An important question is whether thermoregulation may be achieved simply with resting heat production rates as occurs in swarms (Heinrich, 1981). CO₂ production of honeybees engaged in moderate activity such as slow walking and cleaning appendages averages 10·1 ml CO₂g⁻¹ h⁻¹ (Louw & Hadley, 1985). Assuming a Q₁₀ of 2 and RQ = 1 (Southwick, 1985), at 21 °C will be 22 ml O₂g-thorax⁻¹ h⁻¹, and resting metabolism will provide roughly 90 % (on the brood) and 55 % (off the brood) of the heat production necessary for the 4·1 °C elevation of T_ths over T_a. However, in Louw & Hadley’s study, muscle activity was not measured. Bumblebees monitored to exclude the possibility of flight muscle activity have a resting VQ₂ of 2mlCO₂g-thorax⁻¹ h⁻¹ at 21°C (Kammer & Heinrich, 1974). If metabolism is similar in honeybees, then metabolism without flight muscle activity will contribute only 10 % (on the brood) and 5 % (off the brood) of the heat necessary to achieve the average T_ths−T_a. Thoracic temperatures of individual bees implanted with thermocouples and exposed to cooling frame temperatures exhibited intermittent rises and falls (Kronenberg & Heller, 1982). This supports the hypothesis that shivering thermogenesis by individual bees is necessary for thermoregulation in cold-exposed frames of bees prior to clustering.
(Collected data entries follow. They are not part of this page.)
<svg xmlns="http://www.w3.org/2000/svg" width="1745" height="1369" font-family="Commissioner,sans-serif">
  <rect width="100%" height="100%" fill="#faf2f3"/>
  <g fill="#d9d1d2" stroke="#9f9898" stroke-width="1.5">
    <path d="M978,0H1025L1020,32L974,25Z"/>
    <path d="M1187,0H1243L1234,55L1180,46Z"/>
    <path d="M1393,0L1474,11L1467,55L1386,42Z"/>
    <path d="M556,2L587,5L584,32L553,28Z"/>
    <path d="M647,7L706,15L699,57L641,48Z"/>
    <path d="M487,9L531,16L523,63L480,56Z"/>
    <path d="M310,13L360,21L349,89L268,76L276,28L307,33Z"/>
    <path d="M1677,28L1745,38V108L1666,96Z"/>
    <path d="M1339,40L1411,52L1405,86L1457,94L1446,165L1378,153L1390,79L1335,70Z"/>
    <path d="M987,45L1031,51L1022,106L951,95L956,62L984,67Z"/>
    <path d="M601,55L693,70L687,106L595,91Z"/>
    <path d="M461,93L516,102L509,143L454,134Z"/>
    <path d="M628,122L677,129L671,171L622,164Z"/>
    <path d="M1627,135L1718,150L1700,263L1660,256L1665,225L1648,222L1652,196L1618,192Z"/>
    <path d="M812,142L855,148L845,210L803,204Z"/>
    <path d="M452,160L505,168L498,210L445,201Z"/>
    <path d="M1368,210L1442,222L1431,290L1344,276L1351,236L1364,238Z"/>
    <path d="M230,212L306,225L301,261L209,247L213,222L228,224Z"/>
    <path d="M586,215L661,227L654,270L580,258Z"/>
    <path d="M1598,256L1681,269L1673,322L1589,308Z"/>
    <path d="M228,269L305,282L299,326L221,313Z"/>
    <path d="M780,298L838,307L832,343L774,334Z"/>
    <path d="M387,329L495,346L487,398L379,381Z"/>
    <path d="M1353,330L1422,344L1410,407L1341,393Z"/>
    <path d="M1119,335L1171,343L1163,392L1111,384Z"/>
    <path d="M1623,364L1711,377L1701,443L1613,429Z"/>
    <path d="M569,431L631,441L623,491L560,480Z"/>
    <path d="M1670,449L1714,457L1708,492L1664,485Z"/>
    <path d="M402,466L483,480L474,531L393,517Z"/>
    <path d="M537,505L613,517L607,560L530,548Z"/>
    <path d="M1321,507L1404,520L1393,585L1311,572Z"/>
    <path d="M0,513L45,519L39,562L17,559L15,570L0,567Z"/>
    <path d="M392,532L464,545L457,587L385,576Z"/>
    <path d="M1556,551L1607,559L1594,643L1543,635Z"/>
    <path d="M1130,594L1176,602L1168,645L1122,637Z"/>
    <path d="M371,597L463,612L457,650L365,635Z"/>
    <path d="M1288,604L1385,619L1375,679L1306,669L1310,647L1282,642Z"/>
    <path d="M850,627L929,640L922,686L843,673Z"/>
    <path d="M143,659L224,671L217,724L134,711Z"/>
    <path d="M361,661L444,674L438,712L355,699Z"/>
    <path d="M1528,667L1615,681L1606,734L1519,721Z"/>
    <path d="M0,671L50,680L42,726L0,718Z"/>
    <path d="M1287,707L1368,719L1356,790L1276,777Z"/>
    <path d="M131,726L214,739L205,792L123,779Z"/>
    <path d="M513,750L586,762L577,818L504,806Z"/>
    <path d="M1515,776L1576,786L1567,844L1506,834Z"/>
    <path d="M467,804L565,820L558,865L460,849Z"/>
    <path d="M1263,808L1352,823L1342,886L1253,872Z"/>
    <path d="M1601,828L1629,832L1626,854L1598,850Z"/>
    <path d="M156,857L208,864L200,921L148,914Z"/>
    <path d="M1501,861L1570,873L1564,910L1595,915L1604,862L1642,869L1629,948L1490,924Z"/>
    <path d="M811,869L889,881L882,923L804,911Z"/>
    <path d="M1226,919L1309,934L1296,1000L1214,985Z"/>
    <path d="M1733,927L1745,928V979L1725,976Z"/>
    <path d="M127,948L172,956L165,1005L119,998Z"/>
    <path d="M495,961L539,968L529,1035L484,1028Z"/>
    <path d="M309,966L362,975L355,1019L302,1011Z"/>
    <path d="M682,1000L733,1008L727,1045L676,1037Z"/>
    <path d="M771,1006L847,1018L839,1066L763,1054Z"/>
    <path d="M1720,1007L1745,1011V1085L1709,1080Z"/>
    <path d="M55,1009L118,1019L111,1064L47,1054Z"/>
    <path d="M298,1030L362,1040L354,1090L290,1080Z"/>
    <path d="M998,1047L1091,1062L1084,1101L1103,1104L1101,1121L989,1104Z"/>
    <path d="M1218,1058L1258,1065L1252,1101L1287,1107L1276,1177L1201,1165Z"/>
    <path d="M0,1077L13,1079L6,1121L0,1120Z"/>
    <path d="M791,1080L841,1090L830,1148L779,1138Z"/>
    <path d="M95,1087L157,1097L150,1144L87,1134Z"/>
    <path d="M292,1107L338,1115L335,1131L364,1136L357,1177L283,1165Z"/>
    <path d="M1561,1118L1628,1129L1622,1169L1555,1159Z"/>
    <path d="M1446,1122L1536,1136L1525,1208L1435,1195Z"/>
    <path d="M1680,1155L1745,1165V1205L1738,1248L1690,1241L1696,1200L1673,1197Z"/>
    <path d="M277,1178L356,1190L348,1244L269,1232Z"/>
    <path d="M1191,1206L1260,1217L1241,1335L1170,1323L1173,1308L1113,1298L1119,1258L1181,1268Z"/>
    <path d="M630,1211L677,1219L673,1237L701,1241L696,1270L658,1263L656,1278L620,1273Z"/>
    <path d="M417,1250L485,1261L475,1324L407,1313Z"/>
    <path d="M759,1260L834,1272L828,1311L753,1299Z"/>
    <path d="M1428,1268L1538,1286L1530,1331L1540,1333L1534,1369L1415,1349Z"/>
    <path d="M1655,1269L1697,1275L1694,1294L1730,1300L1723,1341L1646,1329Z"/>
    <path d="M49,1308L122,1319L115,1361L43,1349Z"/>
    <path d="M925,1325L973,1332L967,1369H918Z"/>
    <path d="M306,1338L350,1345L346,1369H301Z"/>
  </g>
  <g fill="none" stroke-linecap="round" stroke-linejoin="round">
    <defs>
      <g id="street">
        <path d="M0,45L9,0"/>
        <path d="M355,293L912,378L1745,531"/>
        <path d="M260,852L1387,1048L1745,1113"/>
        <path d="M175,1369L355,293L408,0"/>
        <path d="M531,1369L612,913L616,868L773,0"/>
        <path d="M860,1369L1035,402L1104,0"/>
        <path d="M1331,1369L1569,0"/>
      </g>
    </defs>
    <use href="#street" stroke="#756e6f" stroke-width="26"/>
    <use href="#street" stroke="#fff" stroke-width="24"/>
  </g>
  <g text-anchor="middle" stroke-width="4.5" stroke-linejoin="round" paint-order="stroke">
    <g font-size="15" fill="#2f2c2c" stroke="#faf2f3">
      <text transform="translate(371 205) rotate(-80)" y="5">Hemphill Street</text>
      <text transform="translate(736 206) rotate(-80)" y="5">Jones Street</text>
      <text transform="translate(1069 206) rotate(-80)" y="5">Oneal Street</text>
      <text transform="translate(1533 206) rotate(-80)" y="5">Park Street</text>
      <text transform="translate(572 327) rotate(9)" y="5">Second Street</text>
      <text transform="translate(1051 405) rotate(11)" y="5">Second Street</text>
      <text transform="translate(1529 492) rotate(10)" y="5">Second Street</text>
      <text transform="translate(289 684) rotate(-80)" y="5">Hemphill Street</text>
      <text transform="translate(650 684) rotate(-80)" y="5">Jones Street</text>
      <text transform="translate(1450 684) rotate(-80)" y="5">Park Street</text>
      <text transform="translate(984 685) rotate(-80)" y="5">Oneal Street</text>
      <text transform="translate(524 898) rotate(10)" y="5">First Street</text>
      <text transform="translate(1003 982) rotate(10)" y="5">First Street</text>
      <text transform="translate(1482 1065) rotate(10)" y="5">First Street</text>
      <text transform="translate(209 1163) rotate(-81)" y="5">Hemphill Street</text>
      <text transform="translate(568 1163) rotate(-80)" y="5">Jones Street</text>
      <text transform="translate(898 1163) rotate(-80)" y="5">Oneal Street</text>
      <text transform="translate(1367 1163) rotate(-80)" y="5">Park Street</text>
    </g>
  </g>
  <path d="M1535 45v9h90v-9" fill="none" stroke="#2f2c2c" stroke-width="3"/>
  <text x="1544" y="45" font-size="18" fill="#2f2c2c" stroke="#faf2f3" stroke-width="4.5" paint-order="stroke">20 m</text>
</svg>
Drone cooling constants may be estimated from the allometric equation for bees reported by May (1976; drone thoracic mass averages 85 mg, J. Coehlo, personal communication). If drone cooling constants are increased 58% when frames are exposed to 15 °C as found for workers, drone thoracic conductance will be 0·488 cal g⁻¹ °C⁻¹ min⁻¹, and the average heat production of a drone will be 0·145 cal bee⁻¹. Accordingly, each drone will contribute l·5 times as much heat as a worker to colonial thermogenesis, mainly because drones are larger.
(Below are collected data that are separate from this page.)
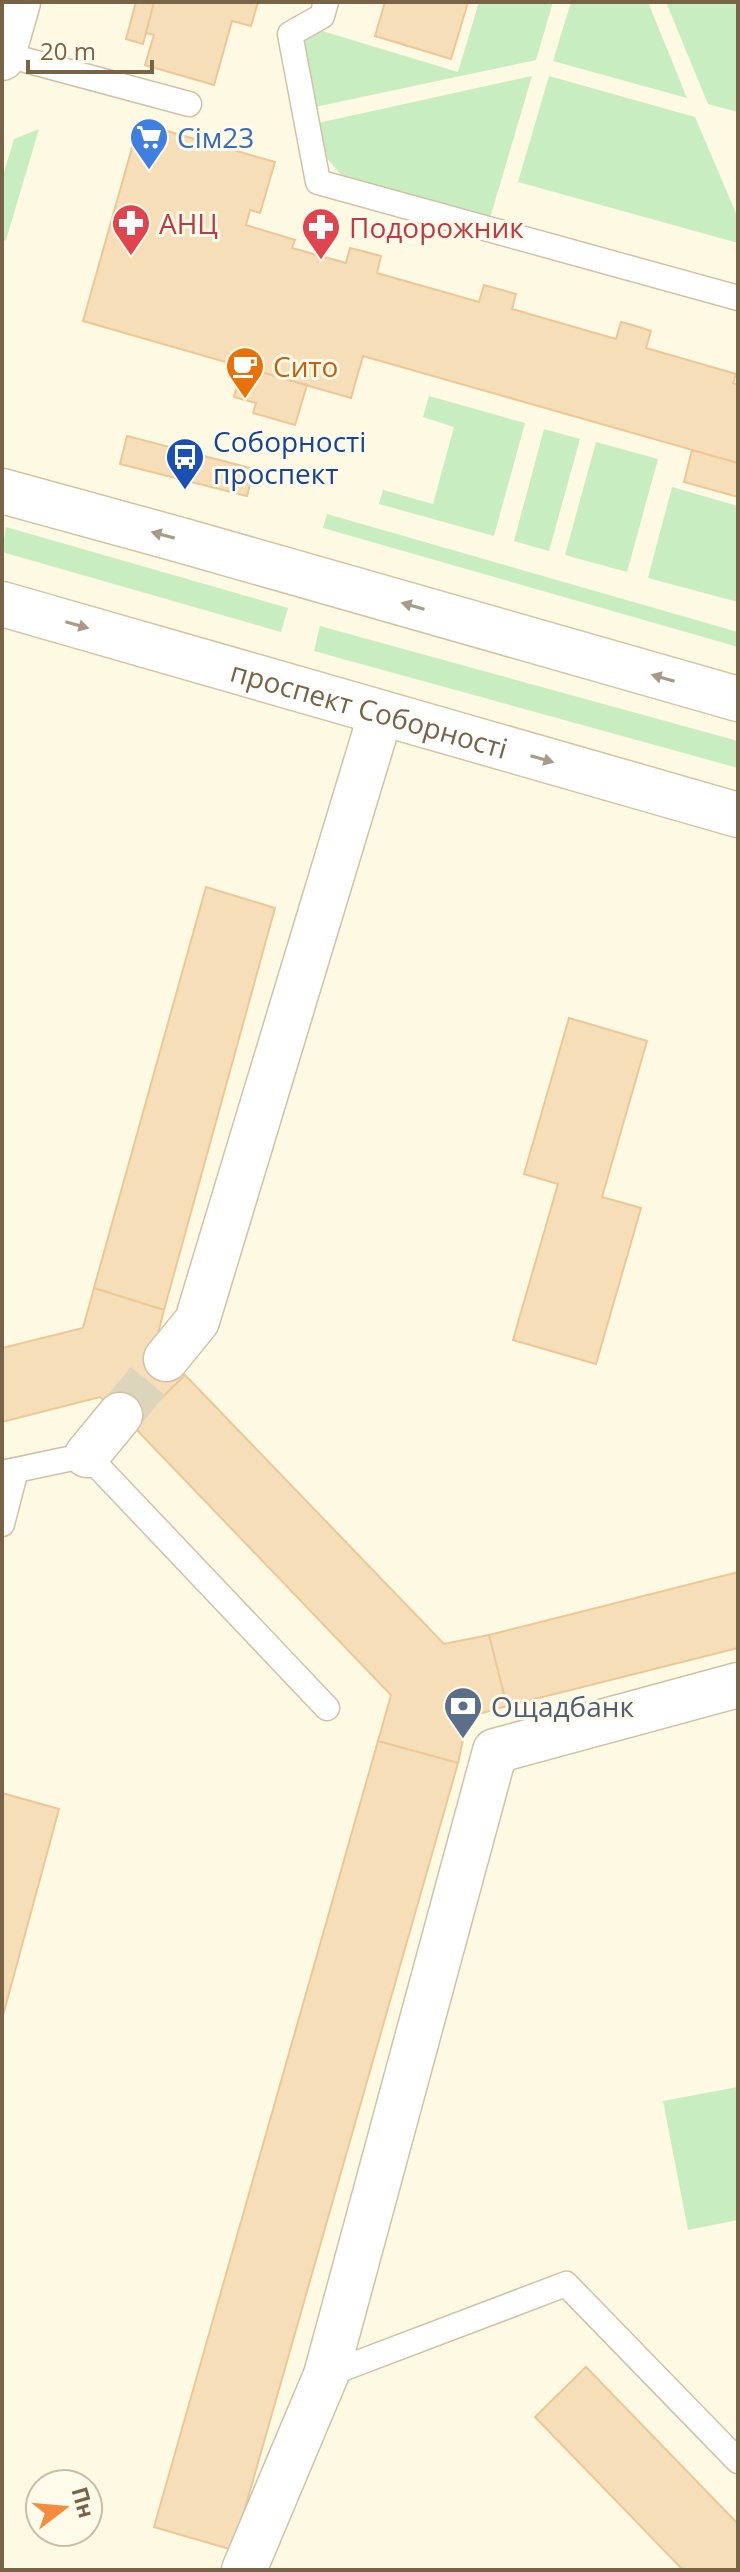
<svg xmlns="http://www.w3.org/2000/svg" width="740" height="2572" font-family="'Open Sans',sans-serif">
<rect width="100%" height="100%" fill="#fef9e2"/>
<path fill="#c8edc0" d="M479,2H553L536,60L315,107L302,42L319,30L458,72Z
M571,2H648L687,98L553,61Z
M666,2H738V112L708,104Z
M532,76L490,218L342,176L324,155L318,123Z
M549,76L695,117L738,218V243L518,182Z
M39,129L6,240L2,242V179L14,139Z
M429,396L525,423L494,536L379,504L383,490L433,504L454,427L423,417Z
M544,429L580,439L549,551L514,541Z
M596,442L658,459L627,572L565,555Z
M672,487L738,506V602L648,578Z
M327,514L738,632V647L323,528Z
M6,527L288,608L281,632L2,552Z
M320,626L738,741V768L314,651Z
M738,2087V2220L688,2230L663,2101Z"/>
<path fill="#f6deb8" stroke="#eac897" stroke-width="2" d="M136,2H154L143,44L126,39Z
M154,2H258L251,26L232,21L214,85L145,65L154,35L146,33Z
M385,2H468L451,59L375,36Z
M139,123L275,162L260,213L250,210L246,225L295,240L292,248L346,263L350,248L366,252L381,256L377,273L479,302L484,285L516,294L512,309L616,339L621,322L636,326L651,331L646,348L736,374L733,383L738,385V463L363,356L351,398L83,321Z
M242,367L307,385L295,425L253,413L256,403L234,397Z
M127,436L254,469L247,496L120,464Z
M692,450L738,463V497L684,482Z
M206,887L275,908L164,1310L94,1288Z
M569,1018L647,1041L602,1197L641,1208L596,1364L513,1340L558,1184L524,1174Z
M94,1288L164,1310L154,1349L185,1375L133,1426L100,1397L2,1422V1348L83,1328Z
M185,1375L444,1644L489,1635L507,1706L468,1717L458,1763L378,1741L391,1695L133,1426Z
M738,1572V1648L507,1706L489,1635Z
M378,1741L458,1763L233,2550L154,2527Z
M2,1793L59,1809L2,2019Z
M586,2367L738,2524V2570H683L535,2417Z"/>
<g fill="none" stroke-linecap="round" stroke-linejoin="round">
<path stroke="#dcd4bb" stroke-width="44" stroke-dasharray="44 22" stroke-linecap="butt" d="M120,1415L166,1359"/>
<g stroke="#d0c2a8" stroke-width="27">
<path id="service" d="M326,2L322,16L290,34L318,182L738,298
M3,54L189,104
M2,1473L87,1455L327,1708
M2,1524L16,1470
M326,2375L566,2284L738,2461"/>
</g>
<g stroke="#d0c2a8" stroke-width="47">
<path id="minor" d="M2,58L18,2
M166,1359L197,1321L381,713
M87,1455L120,1415
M244,2570L326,2375L495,1751L738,1685"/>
</g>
<g stroke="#d4c4a5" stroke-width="47">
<g id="secondary">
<path d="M2,491L177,539L738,699"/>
<path id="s1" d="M2,604L738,815"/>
</g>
</g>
<use href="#service" stroke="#fff" stroke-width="24"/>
<use href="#minor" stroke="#fff" stroke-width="44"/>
<use href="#secondary" stroke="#fff" stroke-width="44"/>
</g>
<defs><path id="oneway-solid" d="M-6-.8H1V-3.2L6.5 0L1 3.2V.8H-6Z" transform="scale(2)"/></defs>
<g fill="#a79a87">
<use href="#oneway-solid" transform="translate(163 535) rotate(-165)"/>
<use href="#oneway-solid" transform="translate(413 606) rotate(-164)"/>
<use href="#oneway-solid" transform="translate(77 625) rotate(16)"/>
<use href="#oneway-solid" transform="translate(663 678) rotate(-164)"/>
<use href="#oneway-solid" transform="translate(542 759) rotate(16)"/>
</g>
<defs>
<g id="supermarket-pin" transform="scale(2)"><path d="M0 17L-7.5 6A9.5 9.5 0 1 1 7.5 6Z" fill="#3f7fe0" stroke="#fffbea"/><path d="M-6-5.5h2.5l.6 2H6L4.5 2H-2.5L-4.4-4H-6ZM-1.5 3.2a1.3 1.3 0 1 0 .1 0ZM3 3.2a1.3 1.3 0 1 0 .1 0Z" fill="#fff"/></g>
<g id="pharmacy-pin" transform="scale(2)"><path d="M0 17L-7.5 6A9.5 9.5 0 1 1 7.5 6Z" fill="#e0444e" stroke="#fffbea"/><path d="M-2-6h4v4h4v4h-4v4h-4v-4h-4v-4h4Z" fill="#fff"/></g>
<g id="cafe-pin" transform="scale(2)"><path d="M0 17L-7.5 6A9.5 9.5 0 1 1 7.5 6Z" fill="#e8710a" stroke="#fffbea"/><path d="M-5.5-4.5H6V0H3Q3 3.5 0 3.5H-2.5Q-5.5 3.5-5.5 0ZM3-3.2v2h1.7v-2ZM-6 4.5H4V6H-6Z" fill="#fff"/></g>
<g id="bus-pin" transform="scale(2)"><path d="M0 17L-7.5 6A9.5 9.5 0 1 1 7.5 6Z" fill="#1a4fb4" stroke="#fffbea"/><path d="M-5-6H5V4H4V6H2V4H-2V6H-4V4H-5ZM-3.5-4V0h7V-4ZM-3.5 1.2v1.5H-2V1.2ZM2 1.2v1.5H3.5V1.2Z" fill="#fff"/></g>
<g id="bank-pin" transform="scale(2)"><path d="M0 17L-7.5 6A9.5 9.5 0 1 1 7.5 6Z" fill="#5c6f8a" stroke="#fffbea"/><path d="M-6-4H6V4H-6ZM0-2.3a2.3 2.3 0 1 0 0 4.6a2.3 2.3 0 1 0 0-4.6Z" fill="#fff"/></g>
</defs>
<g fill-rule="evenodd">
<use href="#supermarket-pin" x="149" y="137"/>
<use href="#pharmacy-pin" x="131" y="223"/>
<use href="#pharmacy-pin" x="321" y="227"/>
<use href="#cafe-pin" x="245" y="366"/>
<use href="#bus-pin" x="185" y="457"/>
<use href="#bank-pin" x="463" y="1706"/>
</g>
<g text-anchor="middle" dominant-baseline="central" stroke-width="6" stroke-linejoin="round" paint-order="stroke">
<g font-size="28" fill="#366cbe" stroke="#fffbea" text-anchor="start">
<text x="177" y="137">Сім23</text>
</g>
<g font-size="28" fill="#be3a42" stroke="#fffbea" text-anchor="start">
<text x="159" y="223">АНЦ</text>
<text x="349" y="227">Подорожник</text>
</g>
<g font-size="28" fill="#c56008" stroke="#fffbea" text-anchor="start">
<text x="273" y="366">Сито</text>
</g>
<g font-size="28" fill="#164399" stroke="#fffbea" text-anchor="start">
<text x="213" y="441">Соборності<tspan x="213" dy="32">проспект</tspan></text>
</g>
<g font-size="28" fill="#786346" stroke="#fffbea">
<text stroke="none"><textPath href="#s1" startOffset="382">проспект Соборності</textPath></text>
</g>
<g font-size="28" fill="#4e5e75" stroke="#fffbea" text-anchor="start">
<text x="491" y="1706">Ощадбанк</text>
</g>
</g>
<rect width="740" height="2572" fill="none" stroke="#786346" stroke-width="8"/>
<g transform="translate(64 2508) rotate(74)"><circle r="38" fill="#fffbea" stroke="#c9bea8" stroke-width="2"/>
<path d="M0-6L14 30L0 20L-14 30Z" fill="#f28d3e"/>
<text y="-12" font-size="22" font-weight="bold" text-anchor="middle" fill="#786346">Пн</text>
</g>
<path d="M28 60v12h124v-12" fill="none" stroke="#786346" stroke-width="4"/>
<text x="40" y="60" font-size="24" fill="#786346" stroke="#fffbea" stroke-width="6" paint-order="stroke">20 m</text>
</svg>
It is unclear why drones should invariably be located within the centre of the clusters. Drones are inferior to workers in thermoregulation at temperatures below 25 °C (Cahill & Lustick, 1976), so perhaps their location within the cluster centre, where temperatures are higher, allows their continued contribution to colonial thermogenesis. Alternatively, drone presence in cluster centres may increase sperm viability. Honeybee sperm decreases in viability in vitro below 15°C (J. Harbo, personal communication). Males of the eusocial Hymenoptera rarely contribute to colony welfare (Wilson, 1971). This study and the observations by Cameron (1985) on bumble-bees demonstrate that drone contribution to colony heat production represents an exception to the general lack of altruism by male Hymenoptera. However, the energetic cost of this behaviour is low.

Individual bees seek out environmental temperatures near 35 °C (Heran, 1952). The pattern of thermoregulation demonstrated here is not compatible with a simple model where individuals attempt to maintain their own body temperature near the preferred temperature for individual honeybees, as has been hypothesized for swarms and clusters within the hive (Heinrich, 1985). Bees on the frame periphery allow their thoracic temperatures to drop to an average of 25 °C. However, the attraction of bees to the brood area may be partly due to behavioural thermoregulation. These experiments suggest that honeybee brood warming before clustering is due to relatively uniform heat production by individual bees combined with the attraction of bees to the brood area.

This project was supported in part by a Sigma Xi Grant-in-aid of Research and a Graduate Research Award from the University of Colorado to JMH, and by NIH grant AM 31243 to T. T. Gleeson. I thank my advisor, Dr T. T. Gleeson, for guidance beyond the call of duty, and J. Fewell for exceptional support, help and advice. M. Breed, J. Coehlo and three anonymous reviewers provided many helpful comments.